— WHAT NEEDS TO BE DONE —
The material below holds pictures; leave them out and reproduce exactly the lines from the one with "## Q: 宿舍楼有洗衣机吗？" through the one with "-- Notificaciones de invitaciones", inclusive.
=====
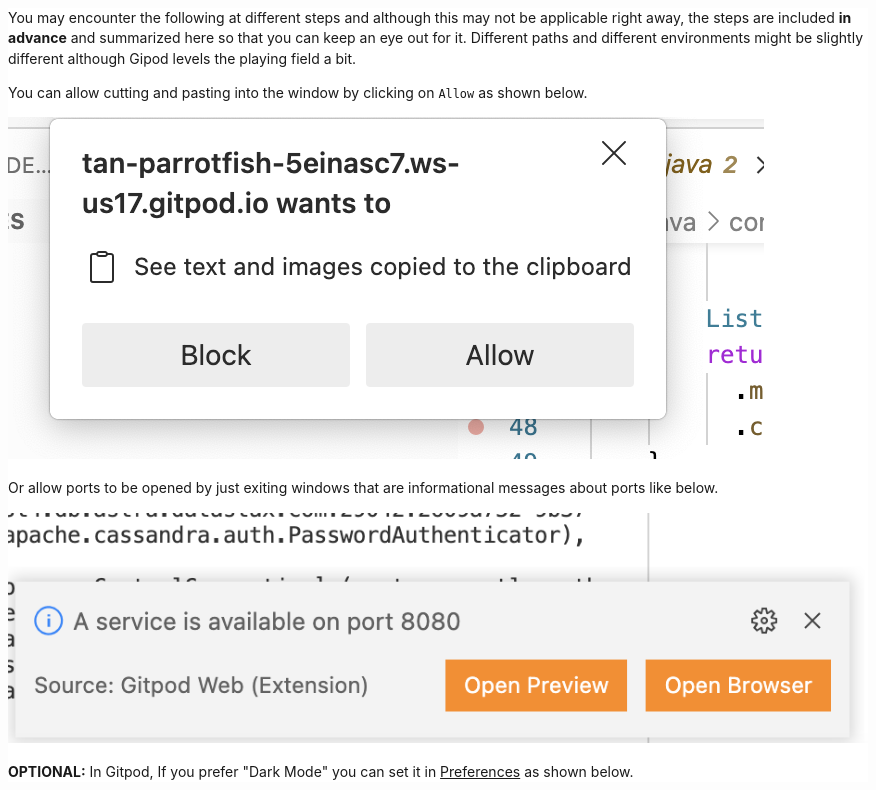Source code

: You may encounter the following at different steps and although this may not be applicable right away, the steps are included **in advance** and summarized here so that you can keep an eye out for it. Different paths and different environments might be slightly different although Gipod levels the playing field a bit.

You can allow cutting and pasting into the window by clicking on `Allow` as shown below.

![gitpod](images/allow.png?raw=true)

Or allow ports to be opened by just exiting windows that are informational messages about ports like below.

![gitpod](images/OpenPorts.png?raw=true)

**OPTIONAL:** In Gitpod, If you prefer "Dark Mode" you can set it in [Preferences](https://gitpod.io/preferences) as shown below.
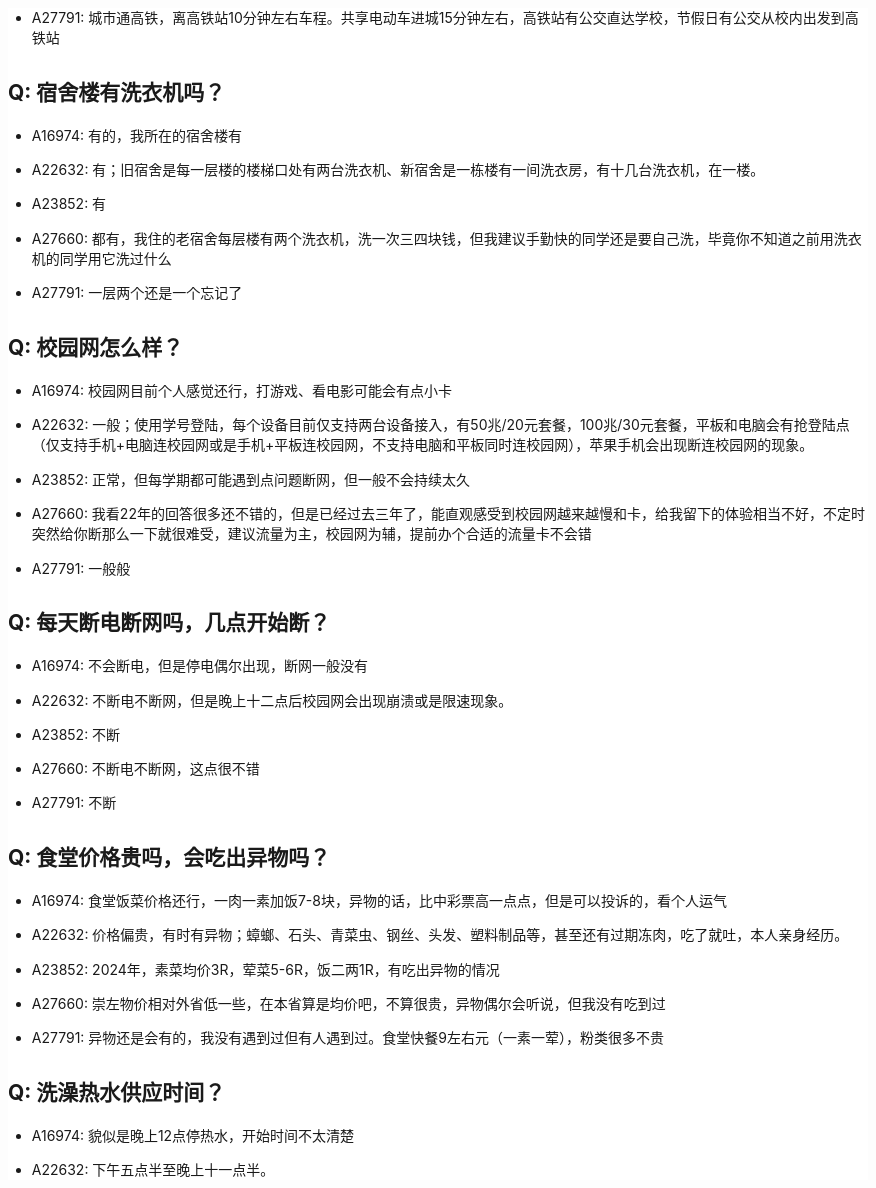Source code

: - A27791: 城市通高铁，离高铁站10分钟左右车程。共享电动车进城15分钟左右，高铁站有公交直达学校，节假日有公交从校内出发到高铁站

## Q: 宿舍楼有洗衣机吗？

- A16974: 有的，我所在的宿舍楼有

- A22632: 有；旧宿舍是每一层楼的楼梯口处有两台洗衣机、新宿舍是一栋楼有一间洗衣房，有十几台洗衣机，在一楼。

- A23852: 有

- A27660: 都有，我住的老宿舍每层楼有两个洗衣机，洗一次三四块钱，但我建议手勤快的同学还是要自己洗，毕竟你不知道之前用洗衣机的同学用它洗过什么

- A27791: 一层两个还是一个忘记了

## Q: 校园网怎么样？

- A16974: 校园网目前个人感觉还行，打游戏、看电影可能会有点小卡

- A22632: 一般；使用学号登陆，每个设备目前仅支持两台设备接入，有50兆/20元套餐，100兆/30元套餐，平板和电脑会有抢登陆点（仅支持手机+电脑连校园网或是手机+平板连校园网，不支持电脑和平板同时连校园网），苹果手机会出现断连校园网的现象。

- A23852: 正常，但每学期都可能遇到点问题断网，但一般不会持续太久

- A27660: 我看22年的回答很多还不错的，但是已经过去三年了，能直观感受到校园网越来越慢和卡，给我留下的体验相当不好，不定时突然给你断那么一下就很难受，建议流量为主，校园网为辅，提前办个合适的流量卡不会错

- A27791: 一般般

## Q: 每天断电断网吗，几点开始断？

- A16974: 不会断电，但是停电偶尔出现，断网一般没有

- A22632: 不断电不断网，但是晚上十二点后校园网会出现崩溃或是限速现象。

- A23852: 不断

- A27660: 不断电不断网，这点很不错

- A27791: 不断

## Q: 食堂价格贵吗，会吃出异物吗？

- A16974: 食堂饭菜价格还行，一肉一素加饭7-8块，异物的话，比中彩票高一点点，但是可以投诉的，看个人运气

- A22632: 价格偏贵，有时有异物；蟑螂、石头、青菜虫、钢丝、头发、塑料制品等，甚至还有过期冻肉，吃了就吐，本人亲身经历。

- A23852: 2024年，素菜均价3R，荤菜5-6R，饭二两1R，有吃出异物的情况

- A27660: 崇左物价相对外省低一些，在本省算是均价吧，不算很贵，异物偶尔会听说，但我没有吃到过

- A27791: 异物还是会有的，我没有遇到过但有人遇到过。食堂快餐9左右元（一素一荤），粉类很多不贵

## Q: 洗澡热水供应时间？

- A16974: 貌似是晚上12点停热水，开始时间不太清楚

- A22632: 下午五点半至晚上十一点半。
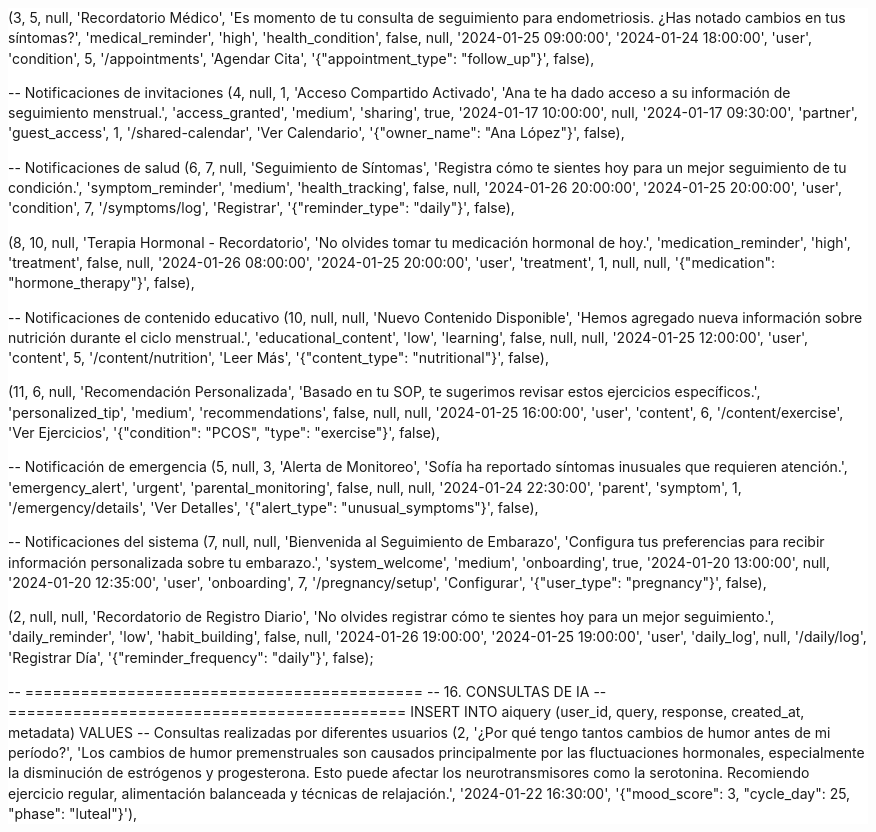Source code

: (3, 5, null, 'Recordatorio Médico', 'Es momento de tu consulta de seguimiento para endometriosis. ¿Has notado cambios en tus síntomas?', 'medical_reminder', 'high', 'health_condition', false, null, '2024-01-25 09:00:00', '2024-01-24 18:00:00', 'user', 'condition', 5, '/appointments', 'Agendar Cita', '{"appointment_type": "follow_up"}', false),

-- Notificaciones de invitaciones
(4, null, 1, 'Acceso Compartido Activado', 'Ana te ha dado acceso a su información de seguimiento menstrual.', 'access_granted', 'medium', 'sharing', true, '2024-01-17 10:00:00', null, '2024-01-17 09:30:00', 'partner', 'guest_access', 1, '/shared-calendar', 'Ver Calendario', '{"owner_name": "Ana López"}', false),

-- Notificaciones de salud
(6, 7, null, 'Seguimiento de Síntomas', 'Registra cómo te sientes hoy para un mejor seguimiento de tu condición.', 'symptom_reminder', 'medium', 'health_tracking', false, null, '2024-01-26 20:00:00', '2024-01-25 20:00:00', 'user', 'condition', 7, '/symptoms/log', 'Registrar', '{"reminder_type": "daily"}', false),

(8, 10, null, 'Terapia Hormonal - Recordatorio', 'No olvides tomar tu medicación hormonal de hoy.', 'medication_reminder', 'high', 'treatment', false, null, '2024-01-26 08:00:00', '2024-01-25 20:00:00', 'user', 'treatment', 1, null, null, '{"medication": "hormone_therapy"}', false),

-- Notificaciones de contenido educativo
(10, null, null, 'Nuevo Contenido Disponible', 'Hemos agregado nueva información sobre nutrición durante el ciclo menstrual.', 'educational_content', 'low', 'learning', false, null, null, '2024-01-25 12:00:00', 'user', 'content', 5, '/content/nutrition', 'Leer Más', '{"content_type": "nutritional"}', false),

(11, 6, null, 'Recomendación Personalizada', 'Basado en tu SOP, te sugerimos revisar estos ejercicios específicos.', 'personalized_tip', 'medium', 'recommendations', false, null, null, '2024-01-25 16:00:00', 'user', 'content', 6, '/content/exercise', 'Ver Ejercicios', '{"condition": "PCOS", "type": "exercise"}', false),

-- Notificación de emergencia
(5, null, 3, 'Alerta de Monitoreo', 'Sofía ha reportado síntomas inusuales que requieren atención.', 'emergency_alert', 'urgent', 'parental_monitoring', false, null, null, '2024-01-24 22:30:00', 'parent', 'symptom', 1, '/emergency/details', 'Ver Detalles', '{"alert_type": "unusual_symptoms"}', false),

-- Notificaciones del sistema
(7, null, null, 'Bienvenida al Seguimiento de Embarazo', 'Configura tus preferencias para recibir información personalizada sobre tu embarazo.', 'system_welcome', 'medium', 'onboarding', true, '2024-01-20 13:00:00', null, '2024-01-20 12:35:00', 'user', 'onboarding', 7, '/pregnancy/setup', 'Configurar', '{"user_type": "pregnancy"}', false),

(2, null, null, 'Recordatorio de Registro Diario', 'No olvides registrar cómo te sientes hoy para un mejor seguimiento.', 'daily_reminder', 'low', 'habit_building', false, null, '2024-01-26 19:00:00', '2024-01-25 19:00:00', 'user', 'daily_log', null, '/daily/log', 'Registrar Día', '{"reminder_frequency": "daily"}', false);

-- ===========================================
-- 16. CONSULTAS DE IA
-- ===========================================
INSERT INTO aiquery (user_id, query, response, created_at, metadata) VALUES
-- Consultas realizadas por diferentes usuarios
(2, '¿Por qué tengo tantos cambios de humor antes de mi período?', 'Los cambios de humor premenstruales son causados principalmente por las fluctuaciones hormonales, especialmente la disminución de estrógenos y progesterona. Esto puede afectar los neurotransmisores como la serotonina. Recomiendo ejercicio regular, alimentación balanceada y técnicas de relajación.', '2024-01-22 16:30:00', '{"mood_score": 3, "cycle_day": 25, "phase": "luteal"}'),

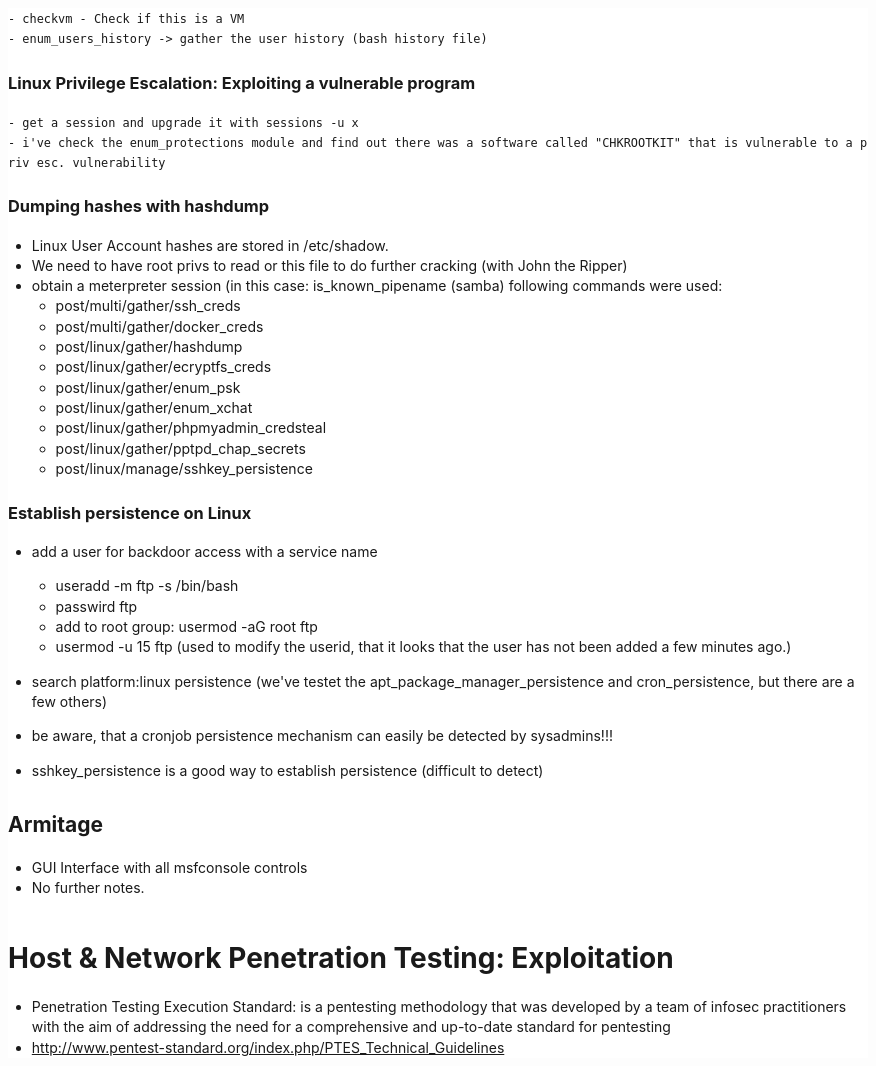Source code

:     - checkvm - Check if this is a VM
    - enum_users_history -> gather the user history (bash history file)
    
    
  ### Linux Privilege Escalation: Exploiting a vulnerable program
    - get a session and upgrade it with sessions -u x
    - i've check the enum_protections module and find out there was a software called "CHKROOTKIT" that is vulnerable to a priv esc. vulnerability
  
  
  ### Dumping hashes with hashdump
  - Linux User Account hashes are stored in /etc/shadow.
  - We need to have root privs to read or this file to do further cracking (with John the Ripper)
  - obtain a meterpreter session (in this case: is_known_pipename (samba)
  following commands were used:
    - post/multi/gather/ssh_creds
    - post/multi/gather/docker_creds
    - post/linux/gather/hashdump
    - post/linux/gather/ecryptfs_creds
    - post/linux/gather/enum_psk
    - post/linux/gather/enum_xchat
    - post/linux/gather/phpmyadmin_credsteal
    - post/linux/gather/pptpd_chap_secrets
    - post/linux/manage/sshkey_persistence
  
  
  ### Establish persistence on Linux
  - add a user for backdoor access with a service name
    - useradd -m ftp -s /bin/bash
    - passwird ftp
    - add to root group: usermod -aG root ftp
    - usermod -u 15 ftp (used to modify the userid, that it looks that the user has not been added a few minutes ago.)
  
  - search platform:linux persistence (we've testet the apt_package_manager_persistence and cron_persistence, but there are a few others)
  - be aware, that a cronjob persistence mechanism can easily be detected by sysadmins!!!
  - sshkey_persistence is a good way to establish persistence (difficult to detect)
  
  
  ## Armitage
  - GUI Interface with all msfconsole controls
  - No further notes.
  
  
  
  # Host & Network Penetration Testing: Exploitation
  - Penetration Testing Execution Standard: is a pentesting methodology that was developed by a team of infosec practitioners with the aim of addressing the need for a comprehensive and up-to-date standard for pentesting
  - http://www.pentest-standard.org/index.php/PTES_Technical_Guidelines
=====
— YOUR SOLUTION —
## Q: 宿舍楼有洗衣机吗？

- A16974: 有的，我所在的宿舍楼有

- A22632: 有；旧宿舍是每一层楼的楼梯口处有两台洗衣机、新宿舍是一栋楼有一间洗衣房，有十几台洗衣机，在一楼。

- A23852: 有

- A27660: 都有，我住的老宿舍每层楼有两个洗衣机，洗一次三四块钱，但我建议手勤快的同学还是要自己洗，毕竟你不知道之前用洗衣机的同学用它洗过什么

- A27791: 一层两个还是一个忘记了

## Q: 校园网怎么样？

- A16974: 校园网目前个人感觉还行，打游戏、看电影可能会有点小卡

- A22632: 一般；使用学号登陆，每个设备目前仅支持两台设备接入，有50兆/20元套餐，100兆/30元套餐，平板和电脑会有抢登陆点（仅支持手机+电脑连校园网或是手机+平板连校园网，不支持电脑和平板同时连校园网），苹果手机会出现断连校园网的现象。

- A23852: 正常，但每学期都可能遇到点问题断网，但一般不会持续太久

- A27660: 我看22年的回答很多还不错的，但是已经过去三年了，能直观感受到校园网越来越慢和卡，给我留下的体验相当不好，不定时突然给你断那么一下就很难受，建议流量为主，校园网为辅，提前办个合适的流量卡不会错

- A27791: 一般般

## Q: 每天断电断网吗，几点开始断？

- A16974: 不会断电，但是停电偶尔出现，断网一般没有

- A22632: 不断电不断网，但是晚上十二点后校园网会出现崩溃或是限速现象。

- A23852: 不断

- A27660: 不断电不断网，这点很不错

- A27791: 不断

## Q: 食堂价格贵吗，会吃出异物吗？

- A16974: 食堂饭菜价格还行，一肉一素加饭7-8块，异物的话，比中彩票高一点点，但是可以投诉的，看个人运气

- A22632: 价格偏贵，有时有异物；蟑螂、石头、青菜虫、钢丝、头发、塑料制品等，甚至还有过期冻肉，吃了就吐，本人亲身经历。

- A23852: 2024年，素菜均价3R，荤菜5-6R，饭二两1R，有吃出异物的情况

- A27660: 崇左物价相对外省低一些，在本省算是均价吧，不算很贵，异物偶尔会听说，但我没有吃到过

- A27791: 异物还是会有的，我没有遇到过但有人遇到过。食堂快餐9左右元（一素一荤），粉类很多不贵

## Q: 洗澡热水供应时间？

- A16974: 貌似是晚上12点停热水，开始时间不太清楚

- A22632: 下午五点半至晚上十一点半。
Source code

: (3, 5, null, 'Recordatorio Médico', 'Es momento de tu consulta de seguimiento para endometriosis. ¿Has notado cambios en tus síntomas?', 'medical_reminder', 'high', 'health_condition', false, null, '2024-01-25 09:00:00', '2024-01-24 18:00:00', 'user', 'condition', 5, '/appointments', 'Agendar Cita', '{"appointment_type": "follow_up"}', false),

-- Notificaciones de invitaciones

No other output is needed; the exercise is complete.